Viralnya sebuah persoalan di media sosial juga dapat menjadi tekanan tersendiri bagi remaja terlebih ketika mereka menjadi sorotan publik dalam usia yang masih rentan secara emosional.

Kasus seperti ini benar-benar menguji ketahanan mental atau resilience para siswa sehingga pendampingan dari pihak sekolah maupun orang tua menjadi sangat penting.

Kita menekankan, fokus utama yang perlu diberikan kepada siswa bukan lagi mengenai menang atau kalah dalam perlombaan, melainkan memastikan kondisi emosional mereka tetap terjaga.

Fokusnya jangan lagi soal siapa yang menang atau kalah, tapi memvalidasi perasaan mereka bahwa ‘apa yang kalian rasakan itu valid, dan kalian lebih berharga daripada sekadar skor lomba atau komentar netizen.

Kita berharap para pelajar yang terlibat tetap semangat dan tidak kehilangan kepercayaan diri akibat polemik yang terjadi.
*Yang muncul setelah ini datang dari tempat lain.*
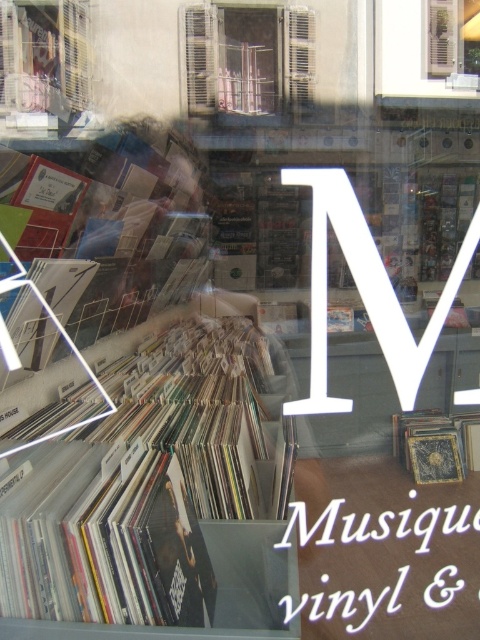
You are a customer looking at the window display of the record store. You notice the white matte vinyl records at center and the white wooden shutters at upper center. Which object is located below the other?

The white matte vinyl records at center are positioned below the white wooden shutters at upper center.

You are standing outside the record store looking through the window. There are two points marked on the window at coordinates point (283, 99) and point (453, 472). Which point is closer to you?

Point (283, 99) is closer to the viewer than point (453, 472).

You are a delivery person trying to place a new matte plastic window at upper left into the existing display. The new window is 1.05 meters wide. Can you fit it without overlapping the existing window?

The existing matte plastic window at upper left is 1.04 meters wide. The new window is 1.05 meters wide, which is slightly wider. Therefore, it cannot be placed without overlapping the existing window.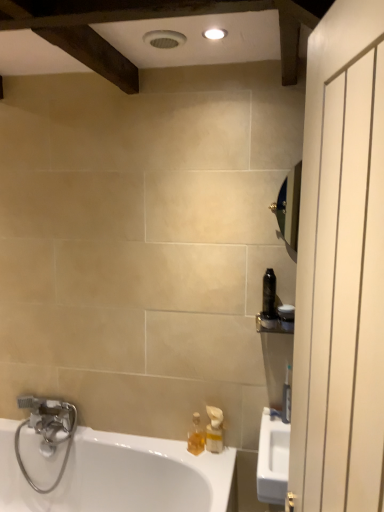
Locate an element on the screen. vacant area in front of translucent plastic soap dispenser at lower center, placed as the first soap dispenser when sorted from right to left is located at coordinates point(218,469).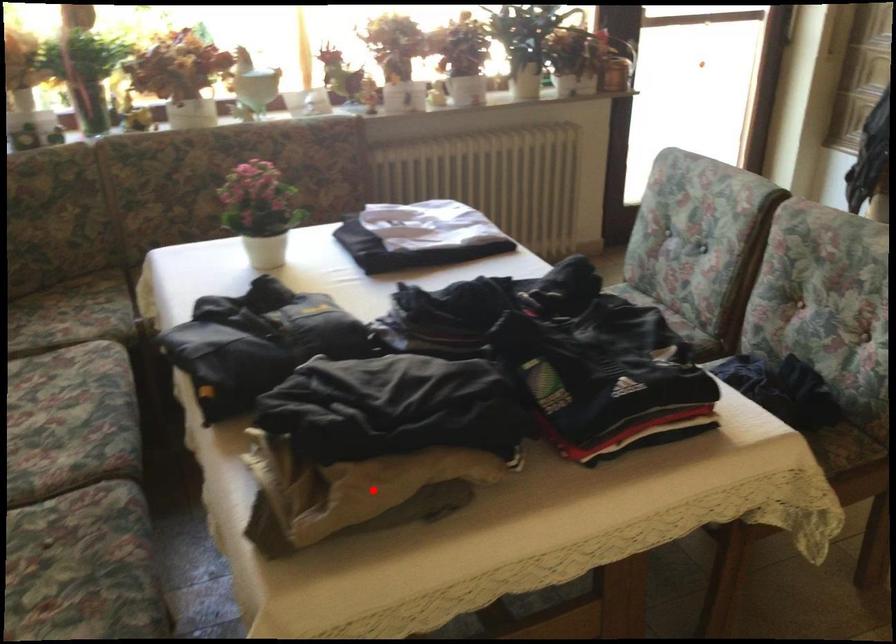
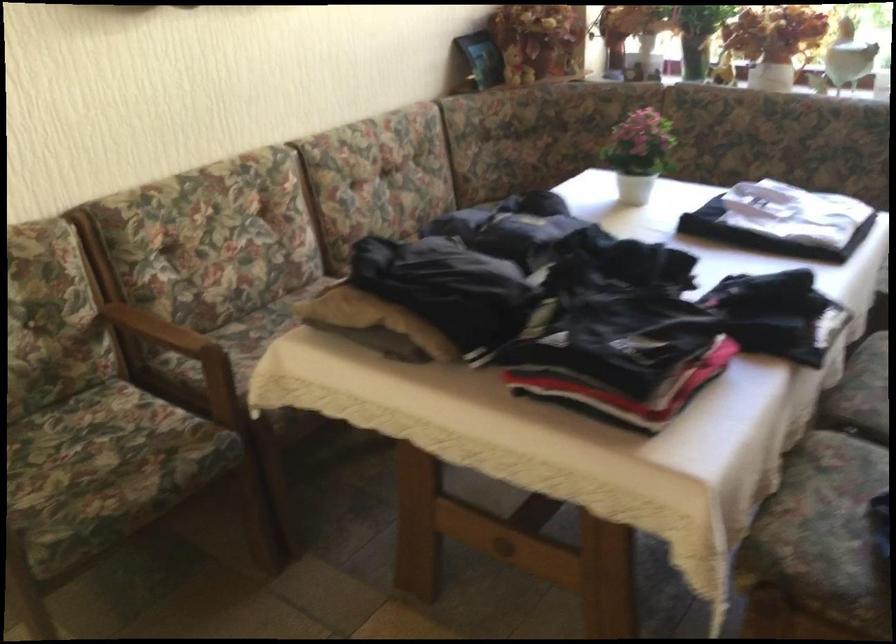
Question: A red point is marked in image1. In image2, is the corresponding 3D point closer to the camera or farther? Reply with the corresponding letter.

Choices:
 (A) The corresponding 3D point is closer.
 (B) The corresponding 3D point is farther.

Answer: (B)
Semoga para siswa dari kedua sekolah tetap semangat dan nggak patah arang karena kejadian ini ya.

Terkait dampak bagi publik, kasus ini menjadi viral dan mendapat sindiran dari berbagai pihak, termasuk figur publik yang mengkritik alasan "artikulasi" dari juri.

Kontroversi ini pun memicu perdebatan mengenai pentingnya keadilan dan sportivitas dalam pendidikan kebangsaan.

Tapi kita hargai, sebagai bentuk tanggung jawab moril, anggota MPR RI memberikan apresiasi kepada siswa yang dirugikan, termasuk penawaran beasiswa S-1 ke luar negeri.